Have you ever worked on technology systems projects that either failed or were rockier than they should have been?
MIKE; Fortunately, I have worked for companies with highly competent technical staff, so I can’t think of abject failure. However, the dialer project at Enova took much longer than estimated. Then, the needed maintenance ended up being more significant than we expected. This project wasn’t a failure, and the decision didn’t cripple the business, but we made a terrible choice in retrospect.
This question circles back to the build versus buy question. The best thing about the building is that you end up with exactly what you want, but the downside is that it typically takes too long.
How can organizations design business systems to scale?
MIKE: Designing business systems to scale depends on the same activities you undertake in other parts of your business strategy and planning. You need to consider your business systems with a solid understanding of where you are today and where you’re going. You need to have a roadmap that will help you predict your needs one year, two years, three years, and more down the road. Then, you will need to consider some if-then scenarios based on various growth possibilities.
I’ve probably over- and underestimated needs in plenty of cases. It’s common for young companies to build things as fast as possible to get them out there. You might know that the solution will break when you get to 10,000 users, but that will be a delicate problem to have.
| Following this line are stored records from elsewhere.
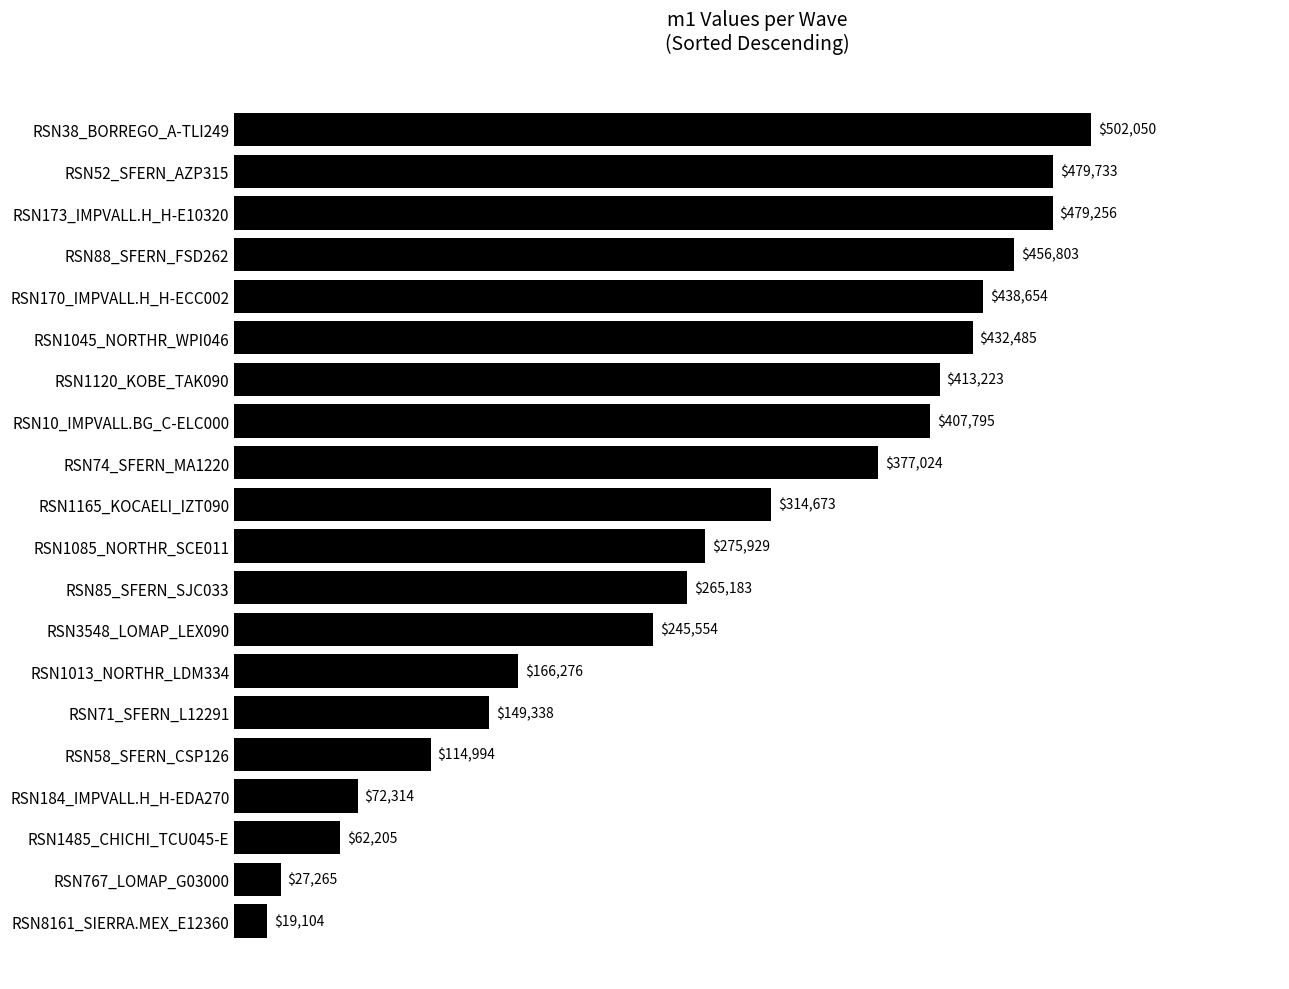

At which label is the value closest to 260577?

RSN85_SFERN_SJC033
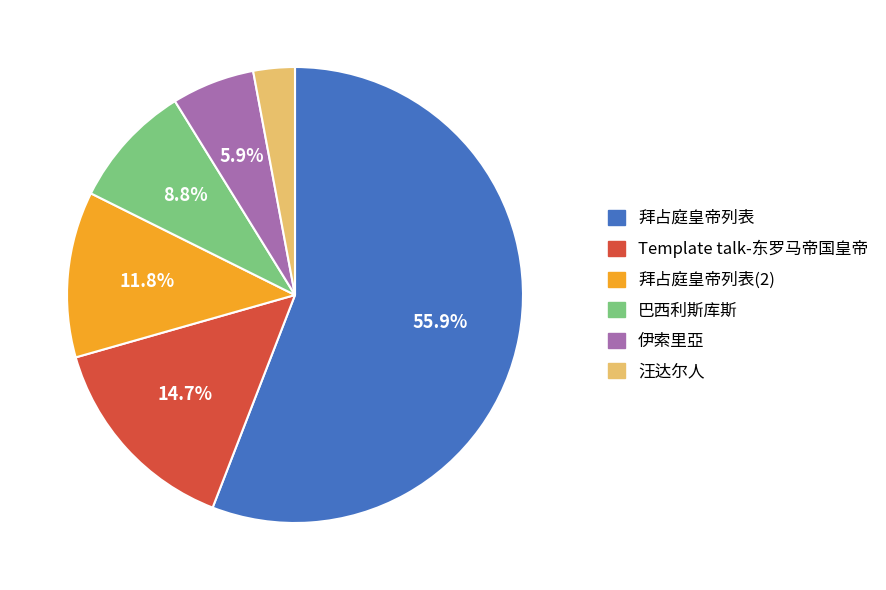

Is it true that 汪达尔人 is 13% of the pie?

False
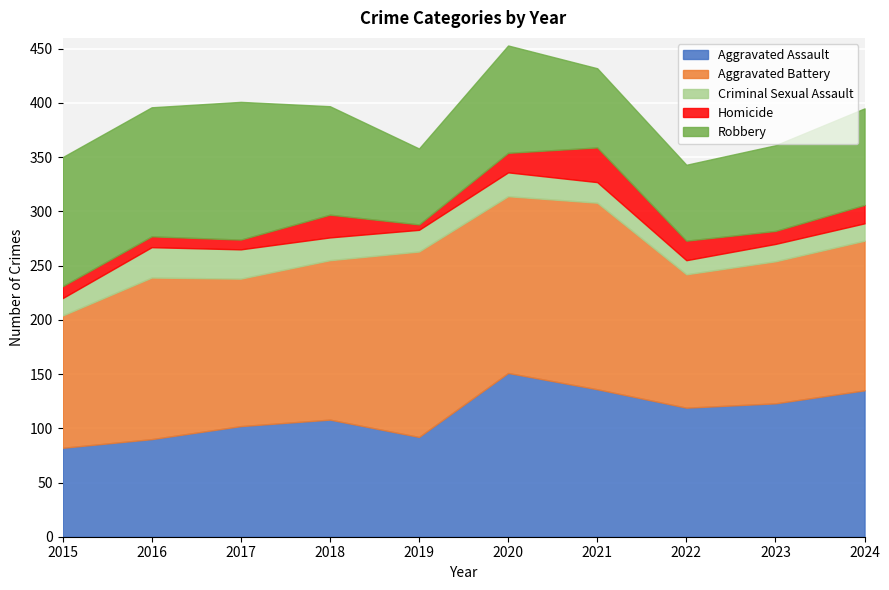

What is the lowest value of the Homicide series?

5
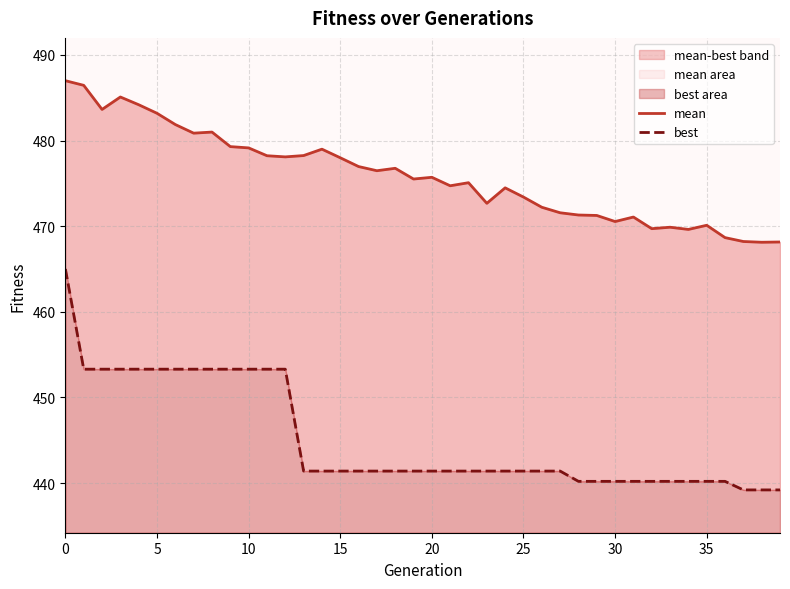

Rank the series at 37 from lowest to highest value.

best, mean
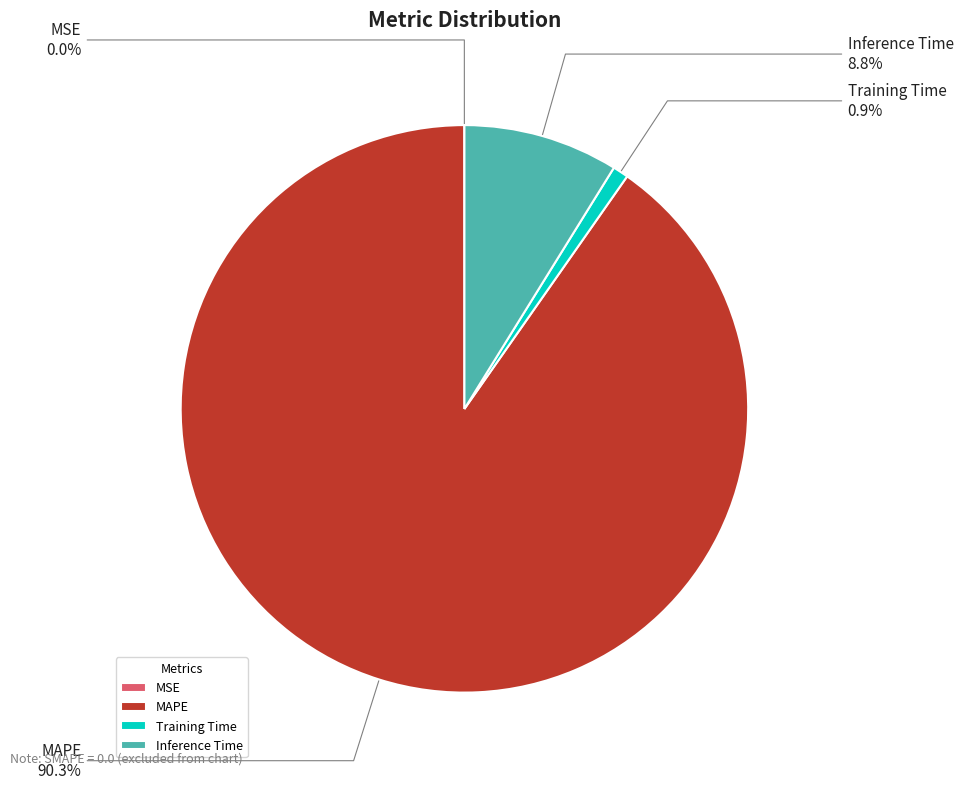

What is the largest slice in the pie chart?

MAPE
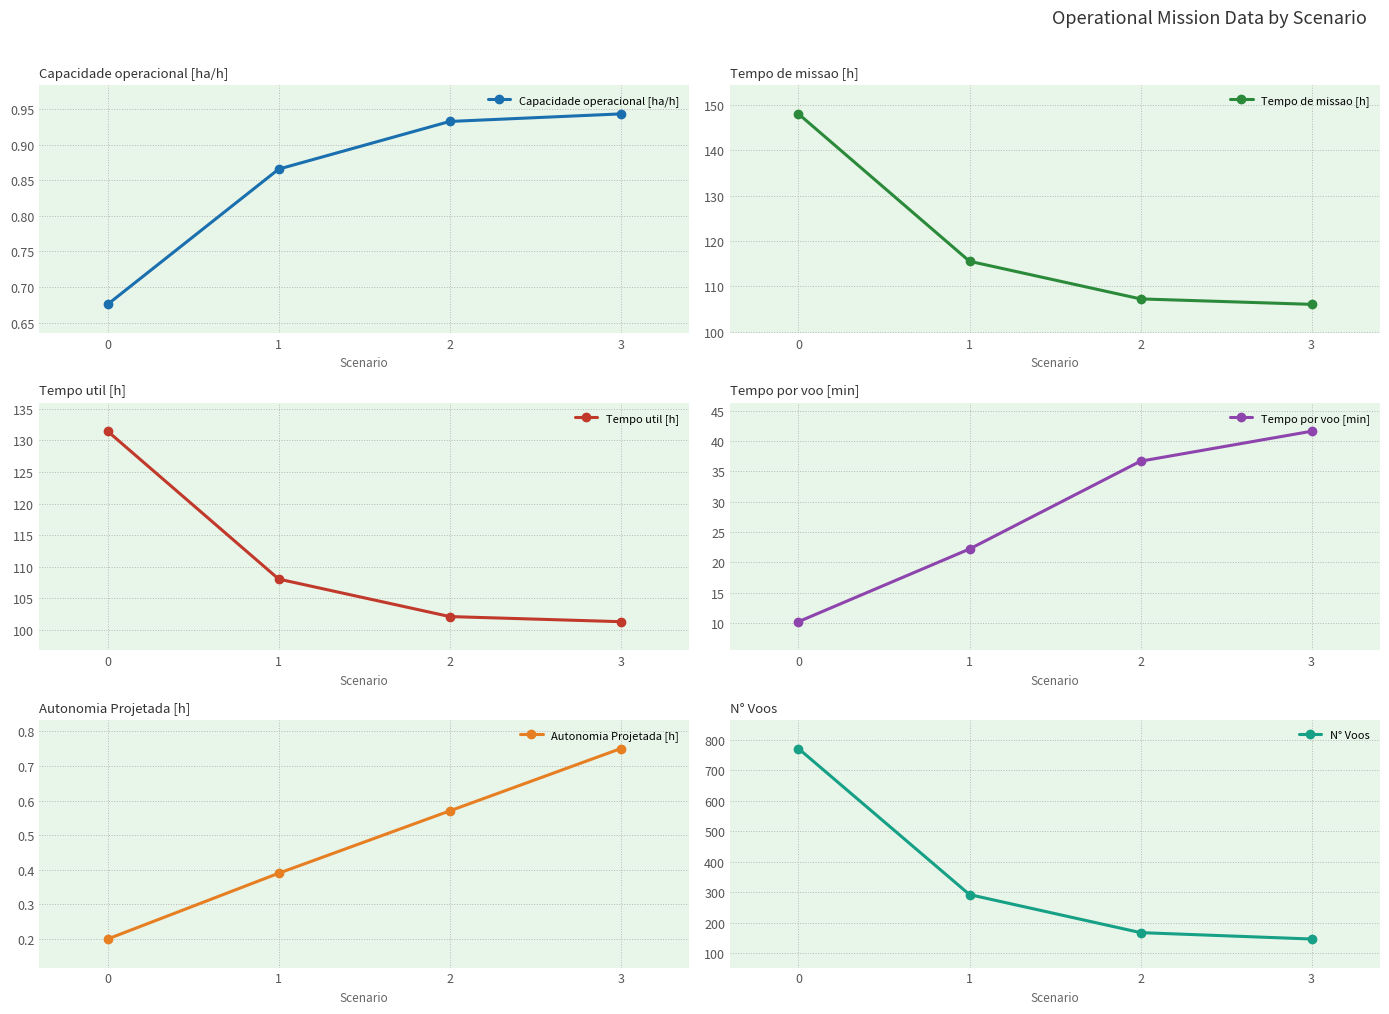

Rank the series at 1 from lowest to highest value.

Autonomia Projetada [h], Capacidade operacional [ha/h], Tempo por voo [min], Tempo util [h], Tempo de missao [h], N° Voos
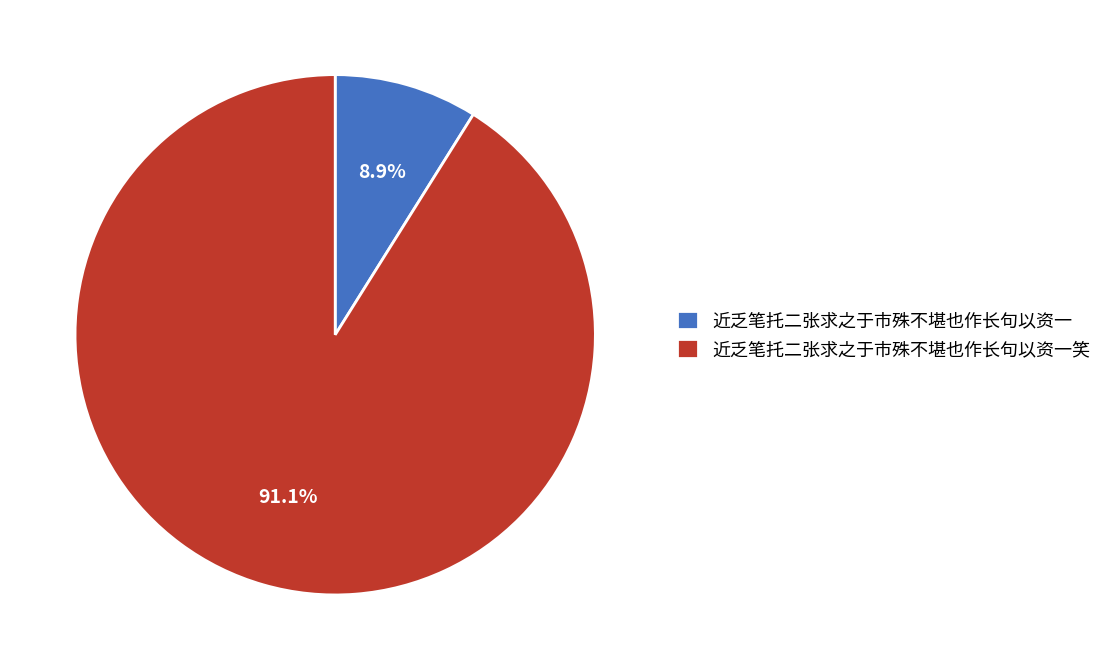

To the nearest percent, what percentage of the pie is 近乏笔托二张求之于市殊不堪也作长句以资一笑?

91%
However, it’s one thing to decide you will not build the solution to withstand 10,000 users today; it’s quite another thing to decide you will not build the system to ever withstand 10,000 users. If we build a solution that will be impossible to change, an alternative solution will need to be rewritten from scratch. This is a bad approach.
Smaller companies shouldn’t spend resources on building complex solutions for a bigger future. This route can make you miss opportunities by increasing the time to get to market, but you also don’t want to paint yourself into a corner. A balance needs to be reflected in your roadmap.
If you’re buying a solution, consider whether the product and vendor you’re choosing can support your growth. If the vendor cannot support your growth, you need to account for the cost and pain of switching vendors. So, you may end up going with a more expensive but more capable vendor or product that you don’t have to change in two years.
Can you think of an example where you’ve implemented a technology system that contributed to increased profits?
MIKE: I’ll return to the Enova call center dialer example. Our call center used about 500 people. Before the predictive dialer, the call center workers were relatively inefficient because every time they needed to call a customer, they needed to pull up the work item or ticket, then dial the number.
Just having the dialer automatically calls customers improved efficiency. Because it was a predictive dialer and we had a big enough call center, the call center workers spent even less time per call.
Then, it got even better. We could connect agents to the highest-value customers first based on models we built for the predictive dialer. After dialer implementation, we decreased call center costs by 30 percent and increased performance by 20 percent—we almost doubled the call center efficiency.
This sounds like a mixed message because earlier I mentioned that building the dialer was a mistake. Implementing a dialer was an excellent decision, but building it ourselves cost us four to five months on the front end, then a bunch of inefficiencies later. It was still a successful project, but from a strategic decision-making perspective, I think we made the wrong call for that company.